The solution is pretty straightforward.
Remove payable from batch() in BoringBatchable.
#0 - horsefacts
2022-08-08T22:34:05Z
Agree this is possible. I would note that there is a big warning at the top of BoringBatchable that links this very blog post.
#1 - RayXpub
2022-08-10T10:32:21Z
We are not modifying any state in the MimoProxy based on msg.value, so this doesn't apply here. Please refer to our test case here
#2 - peritoflores
2022-08-11T14:56:46Z
Hi @RayXpub . I found that there is an error in the test case that you mentioned. The test is passing because the contract has no ETH and you call batch with false parameter.
The second delegatecall is reverting. However, by design delegatecall will not revert the main transaction and instead will return false that is ignored in this case.
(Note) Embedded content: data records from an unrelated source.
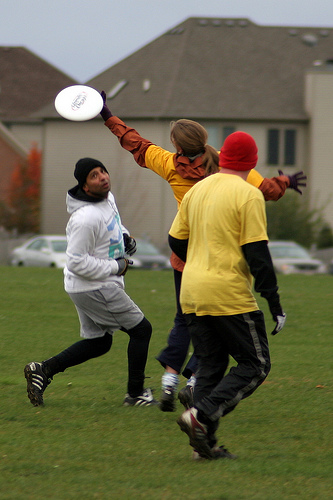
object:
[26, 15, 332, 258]
house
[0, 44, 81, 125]
roof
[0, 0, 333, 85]
sky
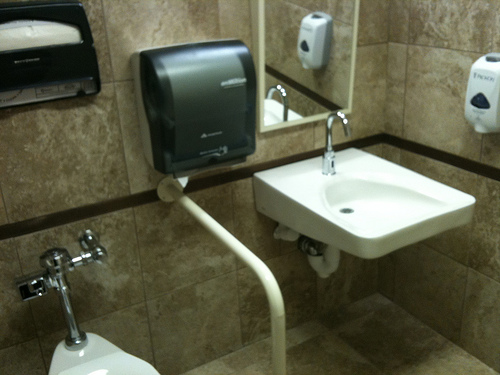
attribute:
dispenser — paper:
[126, 38, 259, 172]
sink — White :
[262, 126, 473, 271]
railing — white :
[153, 168, 293, 372]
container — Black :
[3, 6, 91, 105]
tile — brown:
[140, 300, 254, 355]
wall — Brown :
[2, 2, 378, 365]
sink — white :
[252, 147, 479, 279]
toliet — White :
[32, 328, 129, 374]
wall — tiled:
[387, 4, 497, 319]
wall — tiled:
[20, 9, 366, 340]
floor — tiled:
[212, 322, 441, 372]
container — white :
[458, 49, 499, 139]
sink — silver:
[253, 139, 427, 232]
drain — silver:
[341, 207, 353, 213]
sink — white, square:
[252, 147, 475, 258]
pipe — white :
[308, 244, 340, 276]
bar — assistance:
[167, 182, 299, 372]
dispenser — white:
[459, 44, 499, 141]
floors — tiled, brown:
[353, 320, 425, 360]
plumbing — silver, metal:
[10, 225, 111, 352]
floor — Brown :
[330, 309, 445, 373]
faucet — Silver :
[321, 110, 351, 182]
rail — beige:
[154, 173, 287, 370]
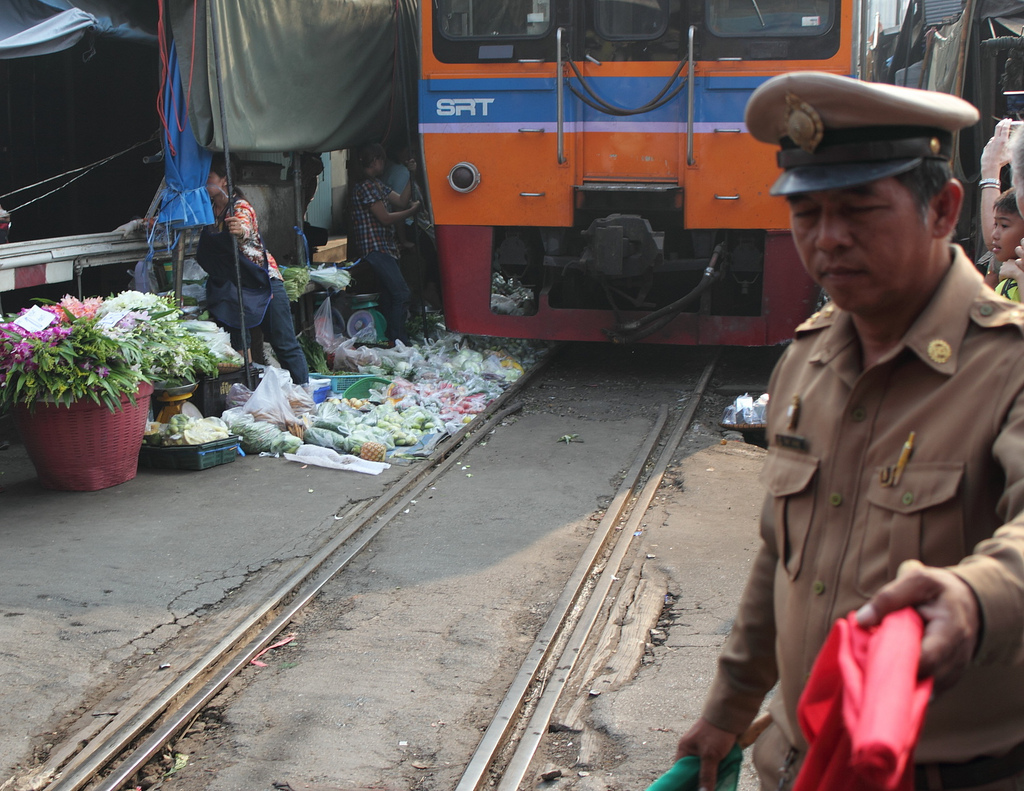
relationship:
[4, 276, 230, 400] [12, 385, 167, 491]
plant in pot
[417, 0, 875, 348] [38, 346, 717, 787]
train on tracks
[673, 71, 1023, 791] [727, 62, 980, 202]
man wears hat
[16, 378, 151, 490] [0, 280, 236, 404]
flower basket holding plant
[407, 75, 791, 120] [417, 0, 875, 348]
stripe on train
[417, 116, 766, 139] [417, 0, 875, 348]
stripe on train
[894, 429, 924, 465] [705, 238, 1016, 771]
pen in shirt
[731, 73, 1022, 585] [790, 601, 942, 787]
man holding flag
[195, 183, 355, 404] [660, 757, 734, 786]
man holding flag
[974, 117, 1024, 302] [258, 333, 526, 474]
child selling fruit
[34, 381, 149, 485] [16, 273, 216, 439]
flower basket with flowers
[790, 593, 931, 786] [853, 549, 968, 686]
flag in man's hand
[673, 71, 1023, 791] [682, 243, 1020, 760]
man in uniform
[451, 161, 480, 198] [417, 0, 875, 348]
light on train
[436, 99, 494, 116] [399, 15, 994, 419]
lettering on train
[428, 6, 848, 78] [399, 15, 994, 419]
window on front of train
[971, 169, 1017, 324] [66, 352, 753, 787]
child near tracks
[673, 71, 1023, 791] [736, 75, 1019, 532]
man wearing uniform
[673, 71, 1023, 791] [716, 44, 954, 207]
man wearing brown hat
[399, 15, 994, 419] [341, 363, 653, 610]
train on tracks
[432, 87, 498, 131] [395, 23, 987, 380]
lettering on train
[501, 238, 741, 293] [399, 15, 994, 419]
bars on train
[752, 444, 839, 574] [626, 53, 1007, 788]
pockets on uniform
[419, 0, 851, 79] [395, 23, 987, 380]
window on train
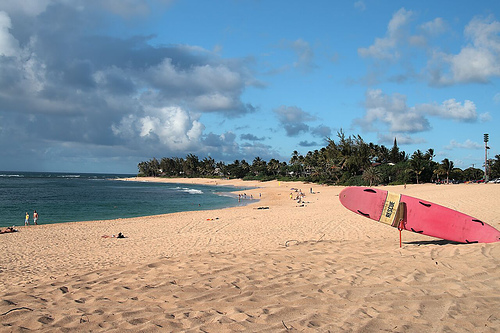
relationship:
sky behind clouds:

To show you this I have created a PoC with a few modification to your original test. I just send ETH before an then compared that the amount deposited was double.
it("PoC: should be able to reuse msg.value for multiple deposits", async () => { const { mimoProxy, vaultActions, vaultsDataProvider, wmatic } = await setup(); //Send ETH to the proxy RECEIVE EXTERNAL PAYABLE const [owner] = await ethers.getSigners(); owner.sendTransaction({ to: mimoProxy.address, value: DEPOSIT_AMOUNT }); await mimoProxy.execute(vaultActions.address, vaultActions.interface.encodeFunctionData("depositETH"), { value: DEPOSIT_AMOUNT, }); const vaultIdBefore = await vaultsDataProvider.vaultId(wmatic.address, mimoProxy.address); const vaultBalanceBefore = await vaultsDataProvider.vaultCollateralBalance(vaultIdBefore); const data = vaultActions.interface.encodeFunctionData("depositETH"); mimoProxy.batch( [ mimoProxy.interface.encodeFunctionData("execute", [vaultActions.address, data]), mimoProxy.interface.encodeFunctionData("execute", [vaultActions.address, data]), ], true, { value: DEPOSIT_AMOUNT }, ); const vaultId = await vaultsDataProvider.vaultId(wmatic.address, mimoProxy.address); const vaultBalanceAfter = await vaultsDataProvider.vaultCollateralBalance(vaultId); expect(vaultBalanceAfter).to.be.equal(vaultBalanceBefore.add(DEPOSIT_AMOUNT).add(DEPOSIT_AMOUNT));} );
#3 - RayXpub
2022-08-12T13:41:31Z
Hi @peritoflores ,
Thanks for providing a PoC. It seems we misunderstood the issue as we were looking at it in the context of the miso platform vulnerability described in the paradigm article where it is our understanding that the issue was a msg.value reliant state update. Here ETH are actually transferred in each call. However, for an attacker to be able to call execute() he would need to have been granted permission, so that would rely an approval made by the MIMOProxy owner.
In the case of the fallback function this would require the owner making a mistake while granting permission by entering an erroneous selector and the target contract would need to have a fallback.
As we do not see any scenario where this issue would work without a user mistake we consider that this should be labeled as medium risk. But we are considering making all the MIMOProxy functions non payable, this is still being discussed.
Btw the PoC provided is missing an await on the owner.sendTransaction line which ends up not really showcasing the issue but we did manage to reproduce the scenario.
#4 - gzeoneth
2022-08-21T14:46:50Z
Agree this is not High Risk due to the requirement of owner privilege.